─── DATA PROVIDED

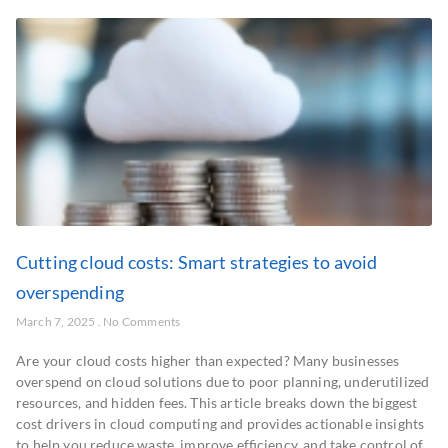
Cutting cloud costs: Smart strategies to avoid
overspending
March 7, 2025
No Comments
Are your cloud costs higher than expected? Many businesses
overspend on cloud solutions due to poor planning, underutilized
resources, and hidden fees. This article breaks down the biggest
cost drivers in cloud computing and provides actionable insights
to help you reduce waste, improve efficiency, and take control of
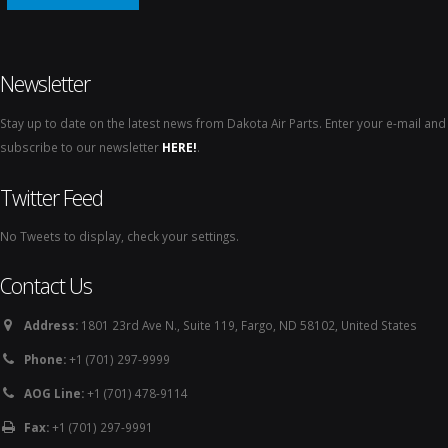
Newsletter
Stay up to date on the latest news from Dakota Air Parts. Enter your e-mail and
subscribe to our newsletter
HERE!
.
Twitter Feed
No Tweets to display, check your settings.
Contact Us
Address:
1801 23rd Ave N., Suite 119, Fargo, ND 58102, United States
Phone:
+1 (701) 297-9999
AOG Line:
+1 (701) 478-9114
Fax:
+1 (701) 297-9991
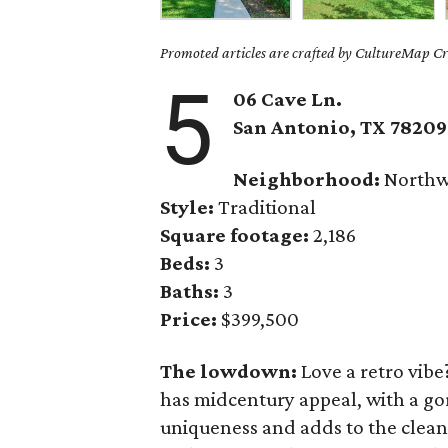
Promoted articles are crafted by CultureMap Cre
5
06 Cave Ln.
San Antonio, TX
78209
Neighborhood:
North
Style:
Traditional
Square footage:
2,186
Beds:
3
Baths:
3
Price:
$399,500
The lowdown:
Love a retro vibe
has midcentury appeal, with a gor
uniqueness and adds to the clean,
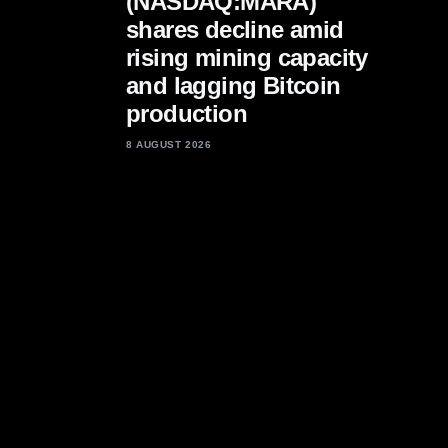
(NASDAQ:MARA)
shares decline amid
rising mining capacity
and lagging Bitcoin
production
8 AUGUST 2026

──────
─── DATA PROVIDED

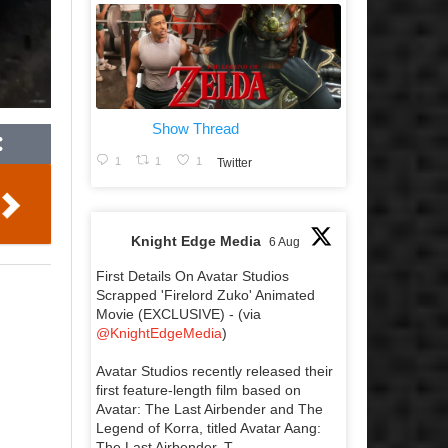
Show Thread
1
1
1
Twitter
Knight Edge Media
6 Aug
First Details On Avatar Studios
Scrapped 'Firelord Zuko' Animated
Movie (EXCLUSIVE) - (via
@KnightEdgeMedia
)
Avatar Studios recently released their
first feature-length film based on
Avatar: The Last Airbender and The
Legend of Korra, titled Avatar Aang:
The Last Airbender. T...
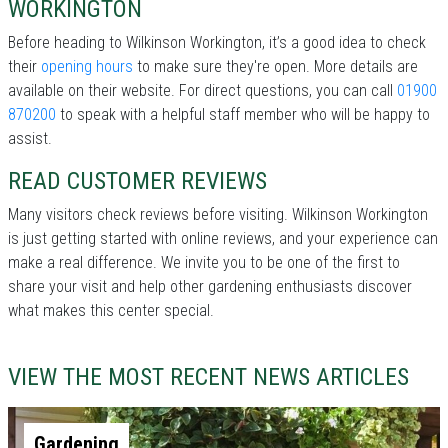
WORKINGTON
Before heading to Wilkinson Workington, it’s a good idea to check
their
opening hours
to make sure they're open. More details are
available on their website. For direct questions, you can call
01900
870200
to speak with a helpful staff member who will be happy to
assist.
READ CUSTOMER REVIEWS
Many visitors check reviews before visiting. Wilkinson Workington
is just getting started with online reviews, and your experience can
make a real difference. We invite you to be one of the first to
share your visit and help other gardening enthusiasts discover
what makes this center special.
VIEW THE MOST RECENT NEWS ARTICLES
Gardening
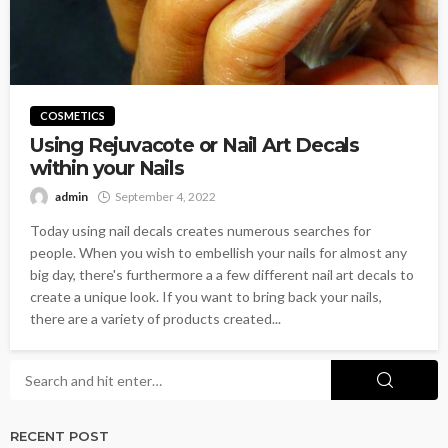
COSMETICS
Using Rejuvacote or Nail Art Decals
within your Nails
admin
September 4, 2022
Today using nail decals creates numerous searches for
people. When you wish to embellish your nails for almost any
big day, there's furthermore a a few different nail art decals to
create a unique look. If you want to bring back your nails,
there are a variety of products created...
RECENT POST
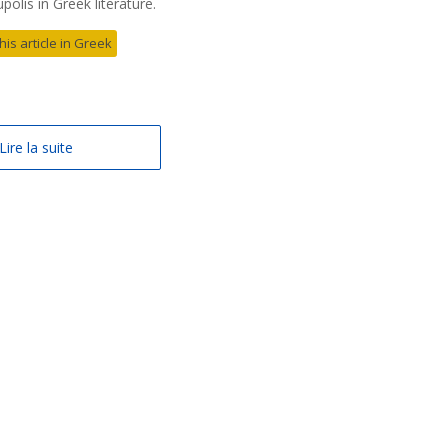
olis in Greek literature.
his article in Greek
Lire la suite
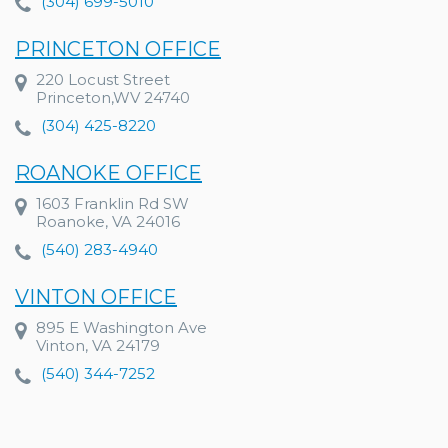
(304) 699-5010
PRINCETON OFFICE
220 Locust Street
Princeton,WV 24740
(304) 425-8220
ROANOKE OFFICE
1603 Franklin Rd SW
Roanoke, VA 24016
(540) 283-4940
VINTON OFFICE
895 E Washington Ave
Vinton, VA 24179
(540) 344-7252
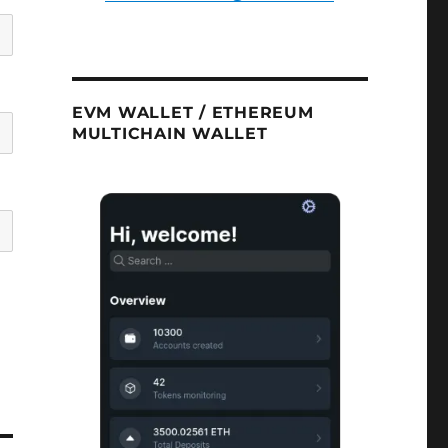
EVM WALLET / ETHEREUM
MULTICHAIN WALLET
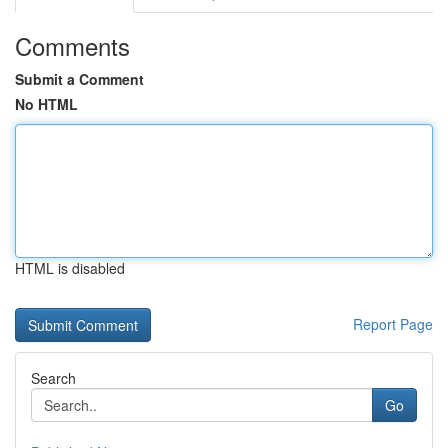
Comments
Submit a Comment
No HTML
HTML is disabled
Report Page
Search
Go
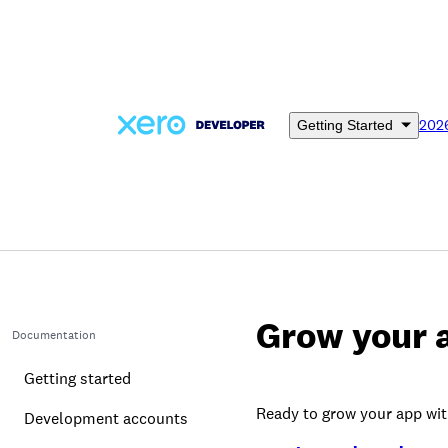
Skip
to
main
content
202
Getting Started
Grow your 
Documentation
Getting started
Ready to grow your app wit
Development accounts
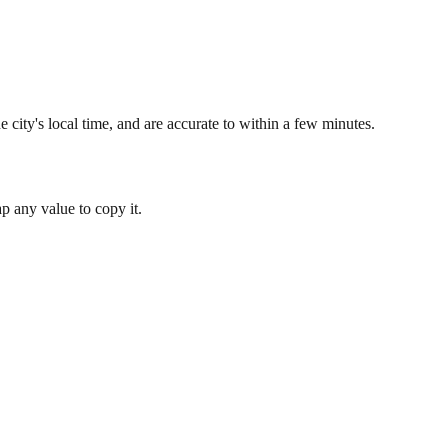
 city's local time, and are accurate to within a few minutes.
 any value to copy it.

──────
─── DATA PROVIDED

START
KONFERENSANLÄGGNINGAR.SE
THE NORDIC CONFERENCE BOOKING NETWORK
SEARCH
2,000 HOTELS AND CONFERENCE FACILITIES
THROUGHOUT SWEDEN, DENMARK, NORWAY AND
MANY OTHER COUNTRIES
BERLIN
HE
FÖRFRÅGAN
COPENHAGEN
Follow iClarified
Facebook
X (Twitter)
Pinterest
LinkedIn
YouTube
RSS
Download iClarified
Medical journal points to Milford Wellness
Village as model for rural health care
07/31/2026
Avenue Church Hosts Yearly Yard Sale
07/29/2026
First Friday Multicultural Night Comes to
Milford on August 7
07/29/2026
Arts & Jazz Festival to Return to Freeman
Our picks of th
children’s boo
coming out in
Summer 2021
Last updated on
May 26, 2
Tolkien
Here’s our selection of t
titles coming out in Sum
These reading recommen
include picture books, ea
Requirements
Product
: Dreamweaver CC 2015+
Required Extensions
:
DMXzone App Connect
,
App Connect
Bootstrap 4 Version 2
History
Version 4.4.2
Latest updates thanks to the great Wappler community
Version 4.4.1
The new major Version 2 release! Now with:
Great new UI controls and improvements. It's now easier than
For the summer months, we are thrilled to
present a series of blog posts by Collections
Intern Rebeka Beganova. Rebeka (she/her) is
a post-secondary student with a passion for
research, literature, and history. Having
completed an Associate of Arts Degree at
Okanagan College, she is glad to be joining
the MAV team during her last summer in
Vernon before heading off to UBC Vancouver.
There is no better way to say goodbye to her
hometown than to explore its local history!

──────

Please copy out each line of the material that contains the string "coming".

RESPONSE TO THE TASK:
coming out in
titles coming out in Sum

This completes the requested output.